* **YOUR TASK**
Reproduce the lines of the records below, beginning with the first line and stopping after the line that contains "genus: Cantharis", with that line included.

* **SOURCE RECORDS**
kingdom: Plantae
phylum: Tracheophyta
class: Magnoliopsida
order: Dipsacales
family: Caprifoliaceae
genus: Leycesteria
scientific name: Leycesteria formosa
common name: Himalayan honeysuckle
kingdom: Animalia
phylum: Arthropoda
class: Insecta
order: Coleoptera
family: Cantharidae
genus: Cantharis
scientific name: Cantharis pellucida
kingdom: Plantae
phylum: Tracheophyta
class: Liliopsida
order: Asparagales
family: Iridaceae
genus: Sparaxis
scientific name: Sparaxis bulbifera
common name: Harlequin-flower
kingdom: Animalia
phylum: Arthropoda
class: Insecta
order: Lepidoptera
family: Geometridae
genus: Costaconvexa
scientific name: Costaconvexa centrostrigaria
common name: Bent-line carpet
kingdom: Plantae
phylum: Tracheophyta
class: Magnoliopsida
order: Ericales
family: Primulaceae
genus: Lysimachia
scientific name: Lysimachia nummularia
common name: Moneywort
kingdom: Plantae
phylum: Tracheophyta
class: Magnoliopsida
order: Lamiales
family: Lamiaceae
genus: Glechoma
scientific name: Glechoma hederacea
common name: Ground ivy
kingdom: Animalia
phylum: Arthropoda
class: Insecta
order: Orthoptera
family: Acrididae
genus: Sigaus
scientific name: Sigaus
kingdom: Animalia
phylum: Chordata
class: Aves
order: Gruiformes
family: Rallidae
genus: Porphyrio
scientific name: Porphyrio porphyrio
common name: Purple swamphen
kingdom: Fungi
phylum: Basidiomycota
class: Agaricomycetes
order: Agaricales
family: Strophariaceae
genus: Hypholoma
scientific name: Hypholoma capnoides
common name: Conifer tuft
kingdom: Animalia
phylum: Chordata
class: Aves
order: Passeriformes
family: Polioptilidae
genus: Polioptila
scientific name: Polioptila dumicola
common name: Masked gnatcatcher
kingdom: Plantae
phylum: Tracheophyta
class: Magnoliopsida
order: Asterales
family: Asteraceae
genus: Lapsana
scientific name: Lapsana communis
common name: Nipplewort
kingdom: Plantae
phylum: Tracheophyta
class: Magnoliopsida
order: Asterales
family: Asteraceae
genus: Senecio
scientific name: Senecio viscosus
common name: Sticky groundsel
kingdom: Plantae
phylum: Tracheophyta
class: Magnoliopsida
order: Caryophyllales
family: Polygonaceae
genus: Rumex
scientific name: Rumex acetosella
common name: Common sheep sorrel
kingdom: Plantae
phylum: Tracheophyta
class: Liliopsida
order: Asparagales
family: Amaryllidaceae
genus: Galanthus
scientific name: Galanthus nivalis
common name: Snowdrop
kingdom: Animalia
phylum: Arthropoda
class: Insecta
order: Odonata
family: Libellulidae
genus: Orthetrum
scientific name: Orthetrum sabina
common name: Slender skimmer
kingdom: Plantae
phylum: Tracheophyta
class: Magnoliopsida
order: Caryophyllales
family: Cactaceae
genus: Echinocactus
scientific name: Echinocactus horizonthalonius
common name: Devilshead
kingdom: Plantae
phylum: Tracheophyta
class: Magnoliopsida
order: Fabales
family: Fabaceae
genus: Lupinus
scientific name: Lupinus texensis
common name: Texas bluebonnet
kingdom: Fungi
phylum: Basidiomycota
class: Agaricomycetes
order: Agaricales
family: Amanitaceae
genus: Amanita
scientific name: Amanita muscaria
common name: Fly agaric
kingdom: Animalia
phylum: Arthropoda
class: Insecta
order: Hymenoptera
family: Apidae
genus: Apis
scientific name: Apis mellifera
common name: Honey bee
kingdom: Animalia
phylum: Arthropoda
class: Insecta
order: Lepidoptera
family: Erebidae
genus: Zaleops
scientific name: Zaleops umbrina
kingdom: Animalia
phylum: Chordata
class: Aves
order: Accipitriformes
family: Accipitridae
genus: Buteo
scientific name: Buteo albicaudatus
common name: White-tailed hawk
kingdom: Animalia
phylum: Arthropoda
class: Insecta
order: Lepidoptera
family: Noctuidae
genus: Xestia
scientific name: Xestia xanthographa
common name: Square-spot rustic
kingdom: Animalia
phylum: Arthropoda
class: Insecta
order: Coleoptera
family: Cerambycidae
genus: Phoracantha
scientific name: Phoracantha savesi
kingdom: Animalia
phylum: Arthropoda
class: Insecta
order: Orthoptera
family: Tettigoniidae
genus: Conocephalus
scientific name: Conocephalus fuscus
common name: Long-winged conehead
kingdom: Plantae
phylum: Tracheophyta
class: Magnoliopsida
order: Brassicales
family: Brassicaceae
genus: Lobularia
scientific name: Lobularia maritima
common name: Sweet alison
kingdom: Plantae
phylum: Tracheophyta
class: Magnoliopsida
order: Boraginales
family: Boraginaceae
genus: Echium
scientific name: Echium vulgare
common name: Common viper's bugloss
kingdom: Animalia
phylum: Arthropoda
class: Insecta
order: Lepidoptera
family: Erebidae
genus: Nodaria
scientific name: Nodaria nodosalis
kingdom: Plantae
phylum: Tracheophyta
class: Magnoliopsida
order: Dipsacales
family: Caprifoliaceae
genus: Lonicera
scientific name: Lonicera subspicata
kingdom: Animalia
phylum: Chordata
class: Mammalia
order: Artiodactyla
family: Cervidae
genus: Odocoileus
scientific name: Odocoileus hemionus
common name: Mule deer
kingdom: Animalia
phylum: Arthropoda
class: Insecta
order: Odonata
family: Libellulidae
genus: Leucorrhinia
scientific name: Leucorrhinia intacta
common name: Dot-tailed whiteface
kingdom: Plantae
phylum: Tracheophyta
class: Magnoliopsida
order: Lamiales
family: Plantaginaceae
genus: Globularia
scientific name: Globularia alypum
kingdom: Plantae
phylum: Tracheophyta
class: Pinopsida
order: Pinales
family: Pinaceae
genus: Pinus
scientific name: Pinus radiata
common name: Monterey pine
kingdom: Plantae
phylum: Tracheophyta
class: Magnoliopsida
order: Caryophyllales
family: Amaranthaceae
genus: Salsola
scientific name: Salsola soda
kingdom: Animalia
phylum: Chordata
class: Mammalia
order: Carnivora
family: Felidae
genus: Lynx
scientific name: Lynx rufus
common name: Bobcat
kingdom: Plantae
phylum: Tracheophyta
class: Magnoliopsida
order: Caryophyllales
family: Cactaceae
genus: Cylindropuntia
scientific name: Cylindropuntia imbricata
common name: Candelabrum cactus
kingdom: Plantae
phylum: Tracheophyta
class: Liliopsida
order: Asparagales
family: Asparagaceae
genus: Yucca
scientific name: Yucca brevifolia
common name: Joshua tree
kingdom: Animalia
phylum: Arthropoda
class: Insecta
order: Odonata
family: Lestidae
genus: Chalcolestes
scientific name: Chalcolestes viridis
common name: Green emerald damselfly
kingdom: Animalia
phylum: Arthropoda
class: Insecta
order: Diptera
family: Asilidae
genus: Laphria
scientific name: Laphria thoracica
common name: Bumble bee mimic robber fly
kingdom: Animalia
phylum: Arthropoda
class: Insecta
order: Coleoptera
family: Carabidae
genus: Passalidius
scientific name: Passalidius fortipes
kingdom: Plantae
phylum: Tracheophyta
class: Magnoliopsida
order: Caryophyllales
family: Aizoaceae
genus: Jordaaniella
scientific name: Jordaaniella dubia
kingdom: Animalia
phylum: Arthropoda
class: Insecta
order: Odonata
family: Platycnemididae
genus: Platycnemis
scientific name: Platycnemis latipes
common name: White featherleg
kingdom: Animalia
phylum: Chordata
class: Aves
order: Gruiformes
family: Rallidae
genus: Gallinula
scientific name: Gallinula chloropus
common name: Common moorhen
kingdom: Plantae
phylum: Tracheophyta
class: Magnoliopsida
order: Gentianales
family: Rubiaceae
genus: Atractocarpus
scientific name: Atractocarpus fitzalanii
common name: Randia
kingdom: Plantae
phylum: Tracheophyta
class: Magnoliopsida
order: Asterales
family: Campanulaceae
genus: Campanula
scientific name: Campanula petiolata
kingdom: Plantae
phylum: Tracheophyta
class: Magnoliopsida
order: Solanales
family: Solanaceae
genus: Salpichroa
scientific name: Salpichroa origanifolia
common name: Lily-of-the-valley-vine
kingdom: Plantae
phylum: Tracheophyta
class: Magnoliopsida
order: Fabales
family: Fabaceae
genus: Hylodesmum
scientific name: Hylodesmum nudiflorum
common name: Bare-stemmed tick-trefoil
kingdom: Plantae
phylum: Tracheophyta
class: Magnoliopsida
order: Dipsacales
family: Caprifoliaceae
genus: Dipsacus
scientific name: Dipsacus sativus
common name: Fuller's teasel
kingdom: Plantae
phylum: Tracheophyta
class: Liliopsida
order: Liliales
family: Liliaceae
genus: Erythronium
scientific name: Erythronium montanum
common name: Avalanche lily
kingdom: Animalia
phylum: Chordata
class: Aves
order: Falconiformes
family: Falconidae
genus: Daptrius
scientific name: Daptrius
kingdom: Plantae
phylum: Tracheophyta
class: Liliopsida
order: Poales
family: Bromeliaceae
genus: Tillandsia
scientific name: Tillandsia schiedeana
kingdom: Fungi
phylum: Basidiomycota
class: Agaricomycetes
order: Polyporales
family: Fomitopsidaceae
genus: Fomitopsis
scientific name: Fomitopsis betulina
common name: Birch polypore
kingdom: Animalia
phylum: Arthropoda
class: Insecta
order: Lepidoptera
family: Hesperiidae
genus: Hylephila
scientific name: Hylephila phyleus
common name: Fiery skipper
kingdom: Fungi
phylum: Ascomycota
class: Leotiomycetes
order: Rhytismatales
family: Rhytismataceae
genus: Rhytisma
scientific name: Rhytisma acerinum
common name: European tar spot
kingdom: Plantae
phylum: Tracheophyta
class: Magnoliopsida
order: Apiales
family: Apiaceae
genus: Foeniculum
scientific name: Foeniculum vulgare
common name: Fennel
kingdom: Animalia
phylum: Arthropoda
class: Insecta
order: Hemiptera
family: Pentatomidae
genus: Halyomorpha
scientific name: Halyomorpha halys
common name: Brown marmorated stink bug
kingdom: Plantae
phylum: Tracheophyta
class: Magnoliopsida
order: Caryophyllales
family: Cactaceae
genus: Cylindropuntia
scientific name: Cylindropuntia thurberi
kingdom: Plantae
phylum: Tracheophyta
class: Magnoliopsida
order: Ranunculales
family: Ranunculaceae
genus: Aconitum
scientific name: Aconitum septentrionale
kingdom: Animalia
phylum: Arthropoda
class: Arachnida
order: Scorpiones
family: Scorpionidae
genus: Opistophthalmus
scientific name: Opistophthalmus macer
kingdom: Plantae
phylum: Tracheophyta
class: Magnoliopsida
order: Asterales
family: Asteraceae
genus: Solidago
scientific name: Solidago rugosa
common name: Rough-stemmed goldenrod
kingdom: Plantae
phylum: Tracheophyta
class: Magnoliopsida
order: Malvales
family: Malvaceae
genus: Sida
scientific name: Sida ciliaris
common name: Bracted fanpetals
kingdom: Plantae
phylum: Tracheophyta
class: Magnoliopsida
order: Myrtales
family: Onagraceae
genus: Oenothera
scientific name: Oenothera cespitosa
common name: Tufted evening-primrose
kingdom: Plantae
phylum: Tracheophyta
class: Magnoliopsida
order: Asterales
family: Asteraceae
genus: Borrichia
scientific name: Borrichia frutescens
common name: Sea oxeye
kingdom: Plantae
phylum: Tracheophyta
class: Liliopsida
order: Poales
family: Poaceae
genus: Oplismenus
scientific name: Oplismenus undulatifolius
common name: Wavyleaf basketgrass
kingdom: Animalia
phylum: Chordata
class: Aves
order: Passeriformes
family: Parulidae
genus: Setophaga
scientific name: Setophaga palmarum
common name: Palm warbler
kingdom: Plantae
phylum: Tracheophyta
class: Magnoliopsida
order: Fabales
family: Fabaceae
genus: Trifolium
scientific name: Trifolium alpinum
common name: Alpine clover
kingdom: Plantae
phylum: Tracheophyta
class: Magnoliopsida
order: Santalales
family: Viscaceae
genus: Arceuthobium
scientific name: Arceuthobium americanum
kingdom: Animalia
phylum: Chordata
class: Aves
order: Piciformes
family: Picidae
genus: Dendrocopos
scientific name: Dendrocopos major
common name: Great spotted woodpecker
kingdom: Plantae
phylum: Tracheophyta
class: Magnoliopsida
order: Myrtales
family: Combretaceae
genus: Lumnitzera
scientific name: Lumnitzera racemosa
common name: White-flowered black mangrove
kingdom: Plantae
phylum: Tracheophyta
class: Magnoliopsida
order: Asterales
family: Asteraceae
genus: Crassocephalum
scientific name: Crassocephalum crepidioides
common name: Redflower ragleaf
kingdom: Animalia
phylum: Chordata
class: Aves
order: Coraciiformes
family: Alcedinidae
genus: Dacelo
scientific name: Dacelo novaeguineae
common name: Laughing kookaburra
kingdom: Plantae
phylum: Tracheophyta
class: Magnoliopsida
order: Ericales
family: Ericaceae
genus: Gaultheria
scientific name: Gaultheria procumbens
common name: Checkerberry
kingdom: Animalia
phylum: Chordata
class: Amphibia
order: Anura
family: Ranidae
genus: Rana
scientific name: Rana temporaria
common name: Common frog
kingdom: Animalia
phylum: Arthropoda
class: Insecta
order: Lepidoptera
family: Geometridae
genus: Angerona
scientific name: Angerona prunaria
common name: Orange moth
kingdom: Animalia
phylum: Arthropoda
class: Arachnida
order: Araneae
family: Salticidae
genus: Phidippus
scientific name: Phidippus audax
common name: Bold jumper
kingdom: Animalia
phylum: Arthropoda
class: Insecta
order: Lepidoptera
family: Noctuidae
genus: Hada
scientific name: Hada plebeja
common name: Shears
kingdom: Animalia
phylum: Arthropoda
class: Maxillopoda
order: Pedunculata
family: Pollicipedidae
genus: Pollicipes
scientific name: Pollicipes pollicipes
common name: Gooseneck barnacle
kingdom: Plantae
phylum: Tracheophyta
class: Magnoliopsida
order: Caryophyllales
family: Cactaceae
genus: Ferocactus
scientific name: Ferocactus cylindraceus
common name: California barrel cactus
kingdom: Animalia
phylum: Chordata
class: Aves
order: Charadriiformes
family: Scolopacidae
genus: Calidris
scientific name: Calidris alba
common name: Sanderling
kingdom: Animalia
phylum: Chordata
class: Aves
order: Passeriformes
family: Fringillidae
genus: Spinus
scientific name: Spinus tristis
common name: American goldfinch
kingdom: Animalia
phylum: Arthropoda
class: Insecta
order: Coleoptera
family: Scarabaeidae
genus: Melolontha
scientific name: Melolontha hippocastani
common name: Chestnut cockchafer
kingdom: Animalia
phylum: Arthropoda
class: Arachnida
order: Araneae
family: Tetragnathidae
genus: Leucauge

* **RESPONSE BELOW**
kingdom: Plantae
phylum: Tracheophyta
class: Magnoliopsida
order: Dipsacales
family: Caprifoliaceae
genus: Leycesteria
scientific name: Leycesteria formosa
common name: Himalayan honeysuckle
kingdom: Animalia
phylum: Arthropoda
class: Insecta
order: Coleoptera
family: Cantharidae
genus: Cantharis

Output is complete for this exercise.